* Activity *
Return, from the listing below, each line where the word "Courtyard" appears.
*****
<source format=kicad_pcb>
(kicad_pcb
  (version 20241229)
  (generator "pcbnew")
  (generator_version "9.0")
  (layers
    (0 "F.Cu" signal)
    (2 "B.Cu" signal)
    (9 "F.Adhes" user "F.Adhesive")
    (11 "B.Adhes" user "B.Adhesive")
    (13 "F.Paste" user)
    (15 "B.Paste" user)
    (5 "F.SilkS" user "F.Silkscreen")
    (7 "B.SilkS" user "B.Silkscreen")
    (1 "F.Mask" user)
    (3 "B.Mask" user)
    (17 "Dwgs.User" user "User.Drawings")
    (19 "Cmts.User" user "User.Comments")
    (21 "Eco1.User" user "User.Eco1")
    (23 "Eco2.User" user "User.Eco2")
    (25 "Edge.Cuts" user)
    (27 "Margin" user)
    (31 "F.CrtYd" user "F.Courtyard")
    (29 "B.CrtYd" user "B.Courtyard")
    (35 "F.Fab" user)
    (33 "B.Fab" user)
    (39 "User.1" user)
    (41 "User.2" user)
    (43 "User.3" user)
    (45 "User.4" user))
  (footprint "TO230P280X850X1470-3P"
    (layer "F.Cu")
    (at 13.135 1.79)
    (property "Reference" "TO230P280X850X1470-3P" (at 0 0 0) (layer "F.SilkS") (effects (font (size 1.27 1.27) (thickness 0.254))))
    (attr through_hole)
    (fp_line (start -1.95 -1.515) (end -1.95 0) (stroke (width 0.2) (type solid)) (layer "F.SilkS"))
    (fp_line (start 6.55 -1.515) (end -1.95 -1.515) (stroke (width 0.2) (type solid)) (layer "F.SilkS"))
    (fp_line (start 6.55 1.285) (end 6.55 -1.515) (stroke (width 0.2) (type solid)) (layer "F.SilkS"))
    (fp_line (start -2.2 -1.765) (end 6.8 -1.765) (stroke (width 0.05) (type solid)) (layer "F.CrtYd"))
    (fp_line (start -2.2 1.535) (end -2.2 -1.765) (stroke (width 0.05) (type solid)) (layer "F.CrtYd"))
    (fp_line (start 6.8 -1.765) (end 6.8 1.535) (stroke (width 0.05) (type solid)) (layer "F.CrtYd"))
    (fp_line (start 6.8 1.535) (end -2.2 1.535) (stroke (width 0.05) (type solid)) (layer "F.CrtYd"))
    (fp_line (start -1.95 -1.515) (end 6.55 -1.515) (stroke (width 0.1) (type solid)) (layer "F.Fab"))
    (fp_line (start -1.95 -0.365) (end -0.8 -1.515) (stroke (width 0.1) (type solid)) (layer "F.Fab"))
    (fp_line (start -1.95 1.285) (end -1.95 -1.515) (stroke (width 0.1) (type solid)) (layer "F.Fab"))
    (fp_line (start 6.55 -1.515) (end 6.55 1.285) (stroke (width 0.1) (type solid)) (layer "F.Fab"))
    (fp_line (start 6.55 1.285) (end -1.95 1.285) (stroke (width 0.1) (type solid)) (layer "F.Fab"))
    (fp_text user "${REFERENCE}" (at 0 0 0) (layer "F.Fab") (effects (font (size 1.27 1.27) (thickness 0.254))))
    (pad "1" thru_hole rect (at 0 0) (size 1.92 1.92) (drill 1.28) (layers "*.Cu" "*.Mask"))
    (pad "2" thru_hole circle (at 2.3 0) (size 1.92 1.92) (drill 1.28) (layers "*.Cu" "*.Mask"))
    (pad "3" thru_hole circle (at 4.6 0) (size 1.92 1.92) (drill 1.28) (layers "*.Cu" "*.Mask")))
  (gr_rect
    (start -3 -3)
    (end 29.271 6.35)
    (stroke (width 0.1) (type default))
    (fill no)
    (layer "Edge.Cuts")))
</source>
*****
* Written solution *
    (31 "F.CrtYd" user "F.Courtyard")
    (29 "B.CrtYd" user "B.Courtyard")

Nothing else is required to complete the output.